ACTIVITY A
In the WCF services question, which binding does the service use?
ACTIVITY B
Resume the WCF services question after its last sentence.

Downside to using two WCF services instead of one with callback?
I've got a client/server setup that I am implementing using a WCF Service (NetTcpBinding). The setup is such that the client basically sends a few commands and instructions to the server (mostly one-way calls). The server, however, may be in a situation where it needs to send a lot of data back to the client very rapidly. I've got this implemented currently using callbacks on the main WCF service (the server makes these callbacks very frequently).
But I'm having a heck of a time getting it to work correctly. It mostly seems to come down to exceptions/hangs (mostly hangs) that are occurring when the client calls to the server while the server is in the process of sending lots of data back to the client. I've tried just about everything have seen such as setting up most of my calls as [OperationContract(IsOneWay=true)] and setting ConcurrencyMode=ConcurrencyMode.Multiple on the ServiceBehavior. This has reduced the number of hangs, but not stopped them.

DATASET ENTRIES
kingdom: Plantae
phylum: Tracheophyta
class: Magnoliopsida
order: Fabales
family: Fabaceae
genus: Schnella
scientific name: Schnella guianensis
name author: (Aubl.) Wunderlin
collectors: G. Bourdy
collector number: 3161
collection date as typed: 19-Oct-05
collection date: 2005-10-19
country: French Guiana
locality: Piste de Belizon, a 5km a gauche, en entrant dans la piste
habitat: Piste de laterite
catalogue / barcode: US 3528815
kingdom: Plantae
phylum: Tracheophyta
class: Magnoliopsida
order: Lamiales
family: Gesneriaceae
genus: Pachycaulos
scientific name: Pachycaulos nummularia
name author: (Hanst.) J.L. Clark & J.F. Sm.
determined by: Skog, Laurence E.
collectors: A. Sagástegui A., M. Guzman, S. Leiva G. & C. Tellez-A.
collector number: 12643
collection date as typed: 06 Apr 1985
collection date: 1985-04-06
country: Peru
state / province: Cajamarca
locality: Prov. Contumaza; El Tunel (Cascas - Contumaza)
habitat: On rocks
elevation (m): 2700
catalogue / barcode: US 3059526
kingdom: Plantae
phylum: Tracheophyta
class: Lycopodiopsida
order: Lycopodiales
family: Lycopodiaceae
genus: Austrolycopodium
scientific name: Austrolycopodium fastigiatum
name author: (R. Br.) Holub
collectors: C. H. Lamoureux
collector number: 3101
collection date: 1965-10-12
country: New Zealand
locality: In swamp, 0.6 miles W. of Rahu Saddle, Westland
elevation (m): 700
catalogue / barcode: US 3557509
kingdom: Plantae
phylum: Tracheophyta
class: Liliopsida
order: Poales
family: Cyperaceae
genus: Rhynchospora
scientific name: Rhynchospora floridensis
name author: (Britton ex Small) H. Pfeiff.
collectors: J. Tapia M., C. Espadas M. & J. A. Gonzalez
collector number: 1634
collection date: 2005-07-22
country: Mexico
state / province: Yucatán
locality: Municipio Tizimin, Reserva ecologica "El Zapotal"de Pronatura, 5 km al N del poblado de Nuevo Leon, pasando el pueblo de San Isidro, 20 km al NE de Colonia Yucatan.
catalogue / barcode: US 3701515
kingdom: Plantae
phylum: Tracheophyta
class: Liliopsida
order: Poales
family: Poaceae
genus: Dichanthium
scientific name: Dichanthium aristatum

EXERCISE RESPONSE A
NetTcpBinding

EXERCISE RESPONSE B
So, since it is most important for me to get a working solution quickly (deadlines approaching), I'm considering refactoring to have two WCF services. The first would be just like all the client-server calls now with the commands. The second would be in the opposite direction and would be setup after the client connected to the server. This service would be used to send the data back to the client.
Are there any drawbacks to this approach? Any problems with having WCF services going in both directions? Any other tips or tricks? Or am I completely off-base for this?
That doesn't sound like a bad idea to me. The first service can add the commands or whatever to a queue that the second service uses to process in order.
You could even have the second service call back to the first service which would then call back to the clients. That way the clients just talk with one service which really doesn't do much other than take requests and spit back results. The second service could do its thing in its own time.